Please copy out each line of the entries in which "exhibits" appears.

Given information:
----
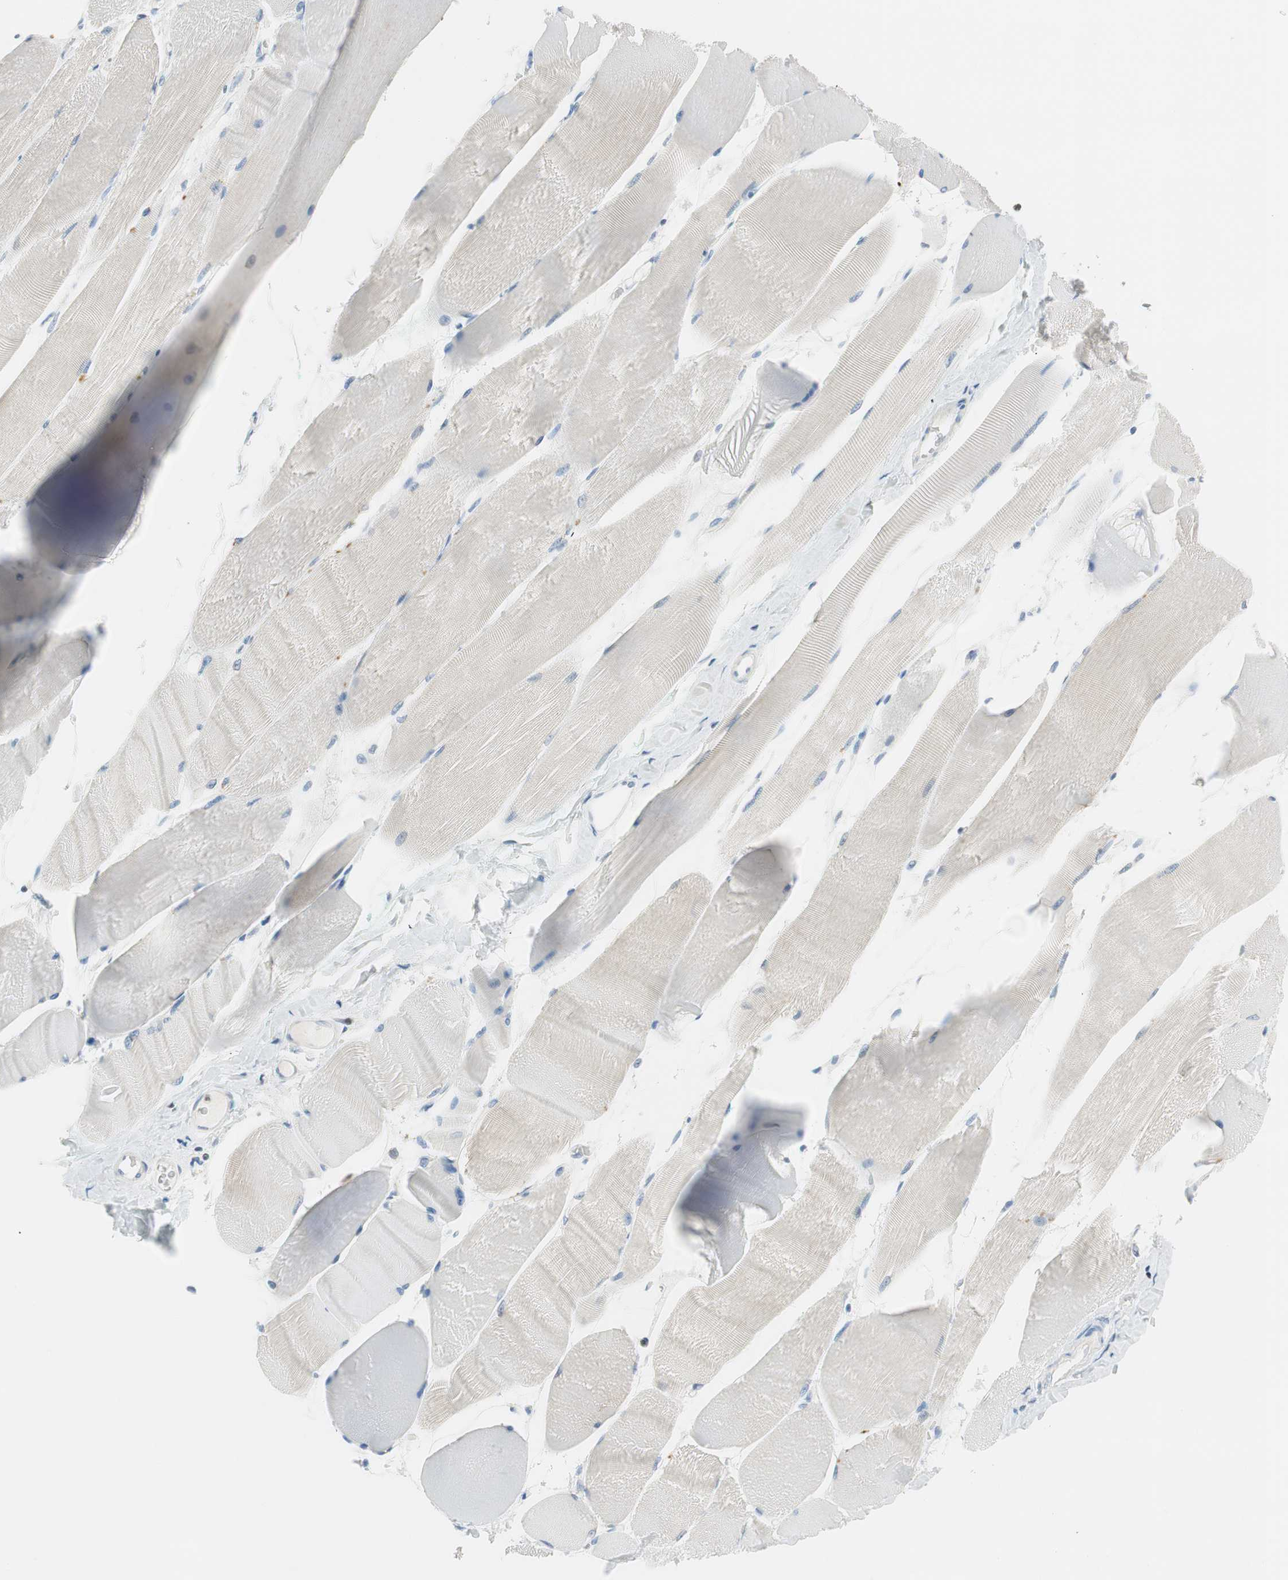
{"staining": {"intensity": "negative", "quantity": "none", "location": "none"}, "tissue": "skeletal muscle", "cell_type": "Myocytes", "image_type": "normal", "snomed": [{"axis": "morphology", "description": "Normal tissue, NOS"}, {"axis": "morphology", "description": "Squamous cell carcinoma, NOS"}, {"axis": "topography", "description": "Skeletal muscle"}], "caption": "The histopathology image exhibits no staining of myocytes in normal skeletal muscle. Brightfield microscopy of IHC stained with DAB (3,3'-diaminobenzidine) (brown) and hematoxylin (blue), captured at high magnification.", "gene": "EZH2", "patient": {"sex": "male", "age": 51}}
----
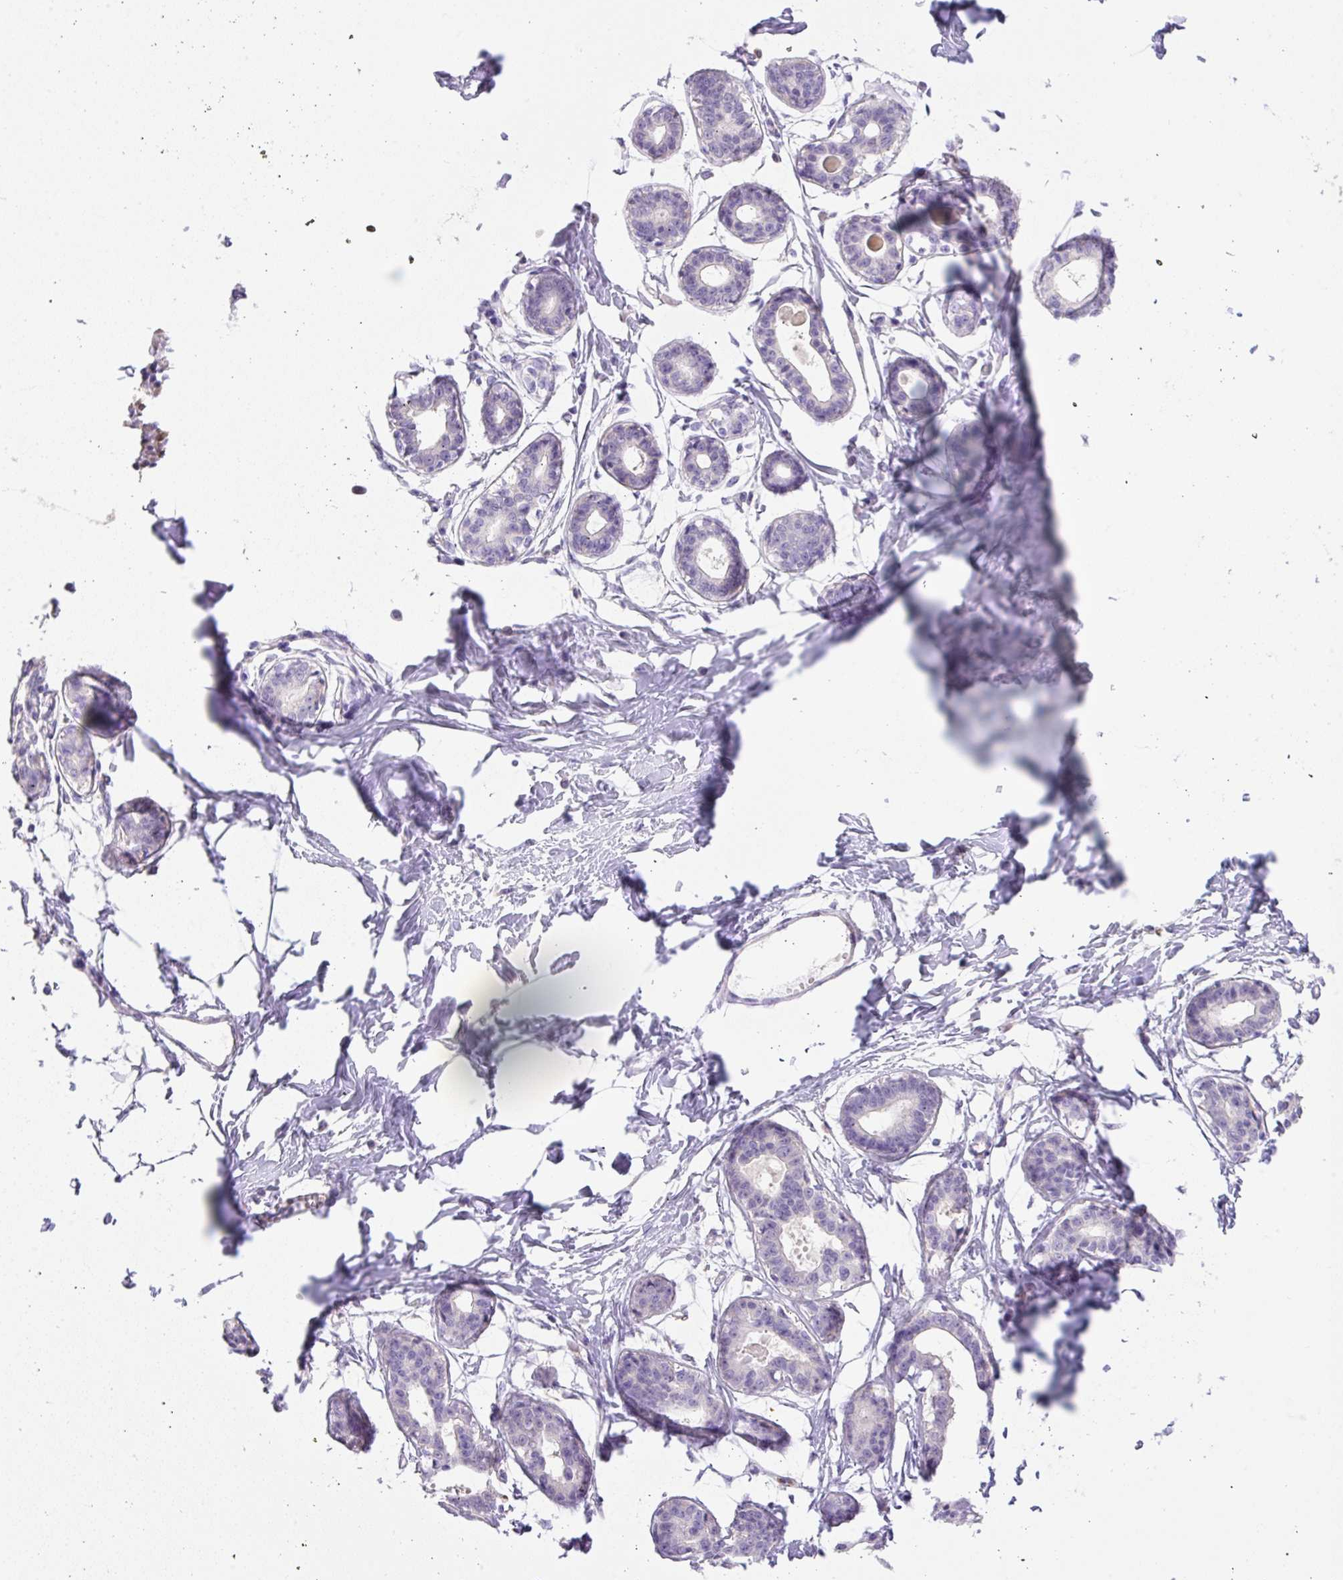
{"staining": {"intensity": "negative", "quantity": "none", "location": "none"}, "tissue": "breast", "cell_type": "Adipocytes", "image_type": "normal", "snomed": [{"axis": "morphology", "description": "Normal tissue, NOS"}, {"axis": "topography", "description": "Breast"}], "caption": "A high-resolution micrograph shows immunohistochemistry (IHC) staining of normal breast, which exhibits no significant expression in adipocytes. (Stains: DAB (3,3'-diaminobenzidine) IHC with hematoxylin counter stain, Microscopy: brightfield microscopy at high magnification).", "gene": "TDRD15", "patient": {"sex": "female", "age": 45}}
----
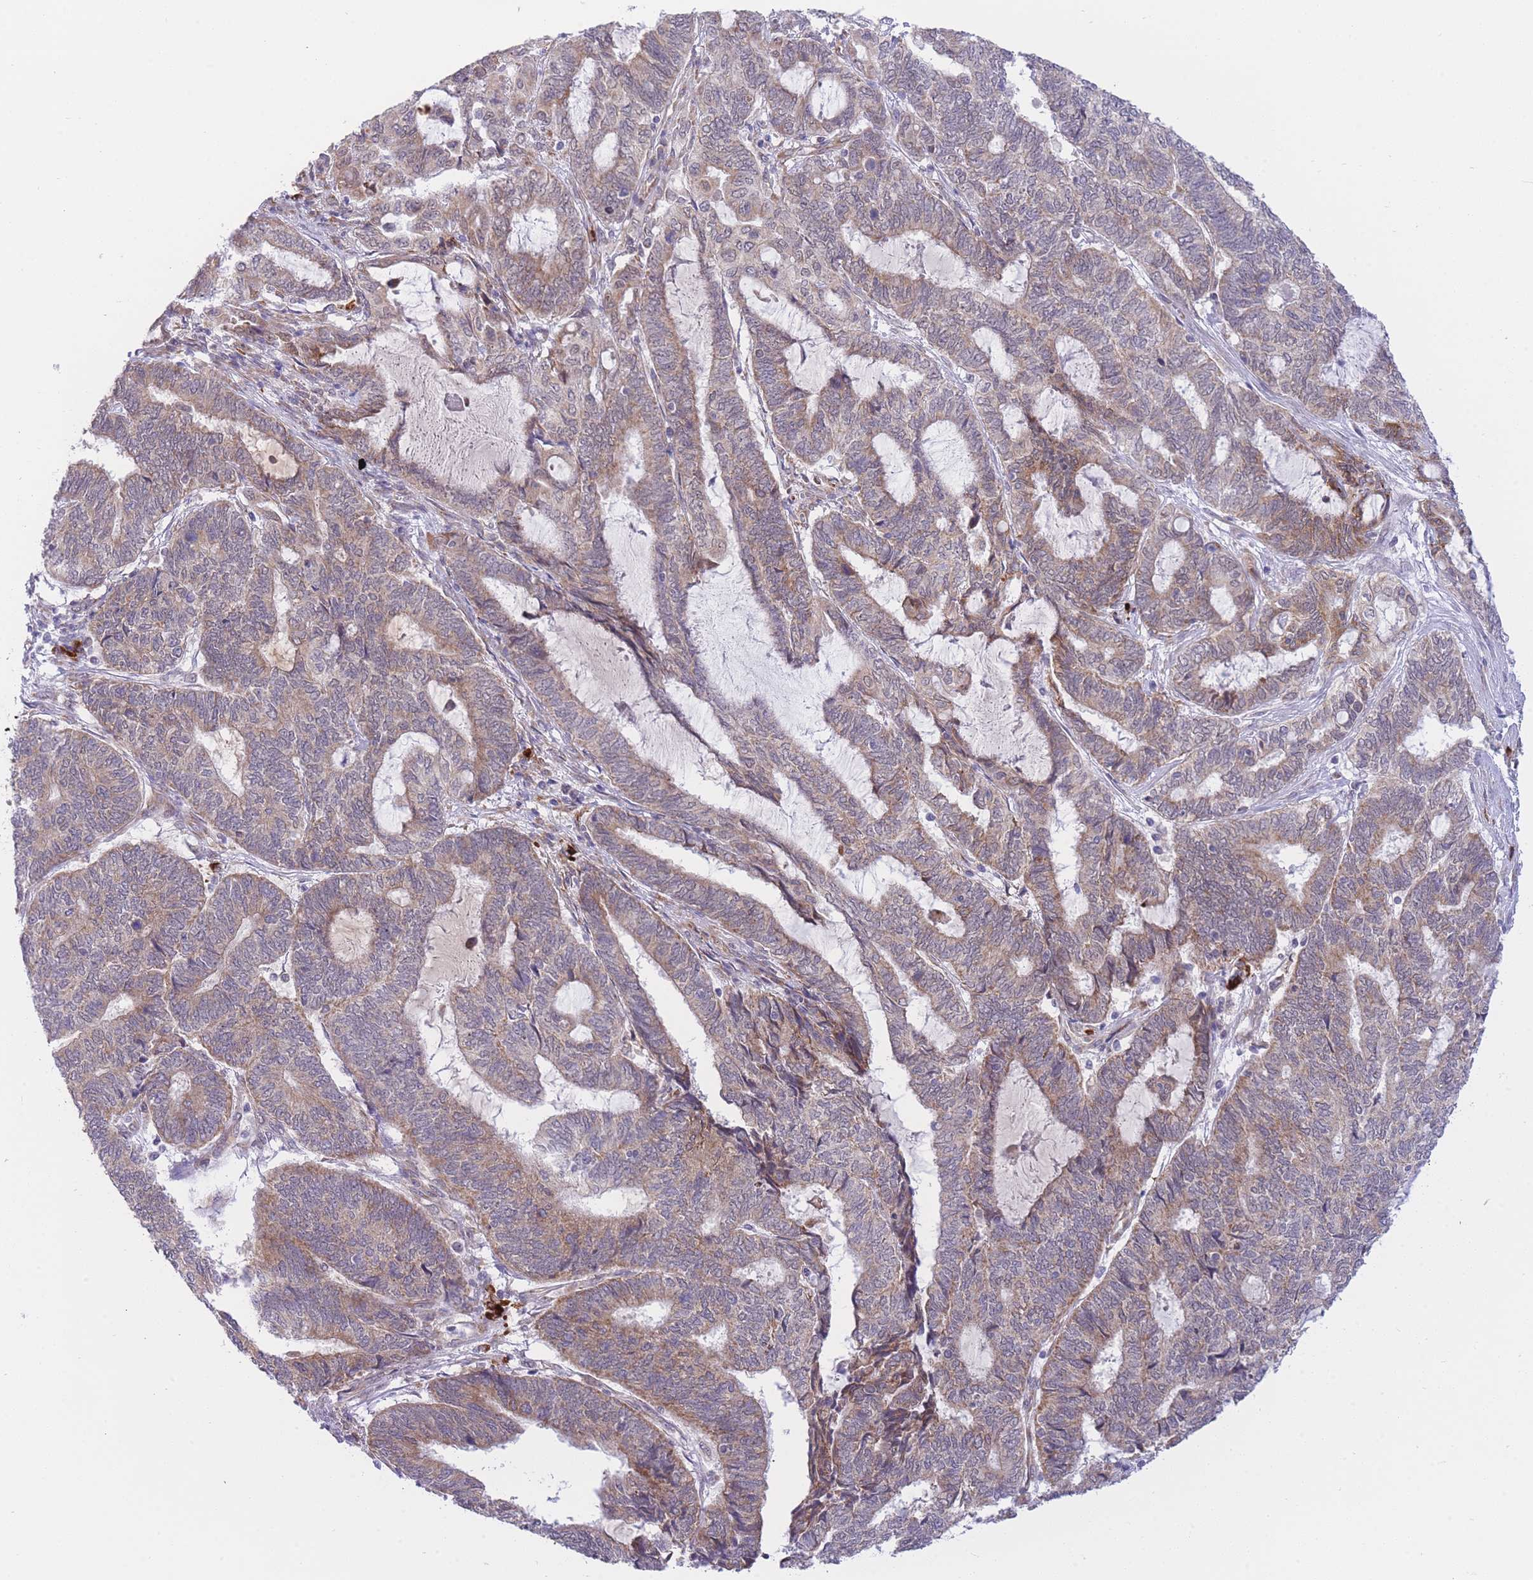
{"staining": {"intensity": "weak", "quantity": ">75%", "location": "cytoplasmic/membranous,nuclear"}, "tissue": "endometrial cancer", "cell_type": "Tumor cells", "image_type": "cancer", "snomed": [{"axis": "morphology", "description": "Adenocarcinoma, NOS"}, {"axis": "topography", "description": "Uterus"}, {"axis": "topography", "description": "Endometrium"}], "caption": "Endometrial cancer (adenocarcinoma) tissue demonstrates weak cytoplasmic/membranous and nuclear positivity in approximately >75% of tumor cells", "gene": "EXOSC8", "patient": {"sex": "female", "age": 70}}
----
Result of this exercise:
{"staining": {"intensity": "negative", "quantity": "none", "location": "none"}, "tissue": "skeletal muscle", "cell_type": "Myocytes", "image_type": "normal", "snomed": [{"axis": "morphology", "description": "Normal tissue, NOS"}, {"axis": "morphology", "description": "Squamous cell carcinoma, NOS"}, {"axis": "topography", "description": "Skeletal muscle"}], "caption": "The histopathology image exhibits no staining of myocytes in normal skeletal muscle. Brightfield microscopy of IHC stained with DAB (3,3'-diaminobenzidine) (brown) and hematoxylin (blue), captured at high magnification.", "gene": "EZH2", "patient": {"sex": "male", "age": 51}}
{"staining": {"intensity": "negative", "quantity": "none", "location": "none"}, "tissue": "breast", "cell_type": "Adipocytes", "image_type": "normal", "snomed": [{"axis": "morphology", "description": "Normal tissue, NOS"}, {"axis": "topography", "description": "Breast"}], "caption": "A high-resolution micrograph shows immunohistochemistry (IHC) staining of normal breast, which exhibits no significant expression in adipocytes. (Stains: DAB (3,3'-diaminobenzidine) IHC with hematoxylin counter stain, Microscopy: brightfield microscopy at high magnification).", "gene": "TDRD15", "patient": {"sex": "female", "age": 45}}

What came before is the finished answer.